Of wives and men: Comparing Coleman and Blagojevich charges
FBI figures into cases involving both Minnesota senator and Illinois governor
By Chris Steller 12/10/08 7:35 AM
Two things happened Tuesday. Early in the morning, Rod Blagojevich was arrested by the FBI on charges that included alleged schemes to funnel money to the Illinois governor through his wife, Patricia. Then late in the day, Norm Coleman denied knowledge of an investigation that the FBI is reportedly conducting into an alleged scheme to funnel money to the Minnesota senator through his wife, Laurie.
Because the charges against Blagojevich are criminal and made by the U.S. Department of Justice, they are (so far) on a wholly different order from allegations about the Colemans that were made by private plaintiffs in a pair of Texas civil suits from October.
The dissimilarity, however, ends approximately there.
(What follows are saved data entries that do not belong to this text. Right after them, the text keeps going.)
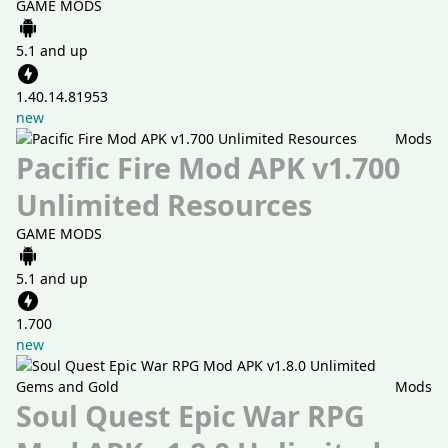
GAME MODS
5.1 and up
1.40.14.81953
new
Mods
Pacific Fire Mod APK v1.700
Unlimited Resources
GAME MODS
5.1 and up
1.700
new
Mods
Soul Quest Epic War RPG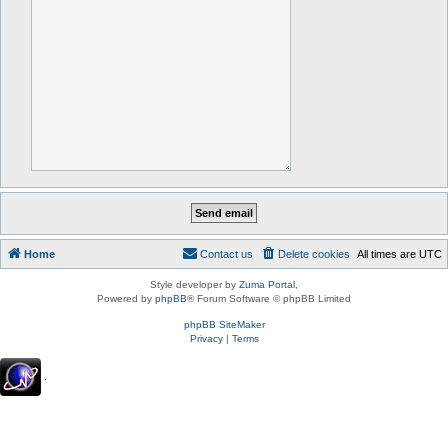
Home
Contact us
Delete cookies
All times are
UTC
Style developer by
Zuma Portal
,
Powered by
phpBB
® Forum Software © phpBB Limited
phpBB SiteMaker
Privacy
|
Terms
.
In both cases, the charges are that illegal payoffs to the elected official would be masked as payment of work performed by the wife. The monetary amounts are in the same ballpark: Laurie Coleman’s company received $75,000 and was to be paid $25,000, while the salary proposed for Patricia Blagojevich ran as high as $150,000.
One difference: In the Colemans’ case, payments — which haven’t been shown to be illegal, and whose propriety Sen. Coleman has insisted on — were actually made, not just talked about during wiretapped conversations.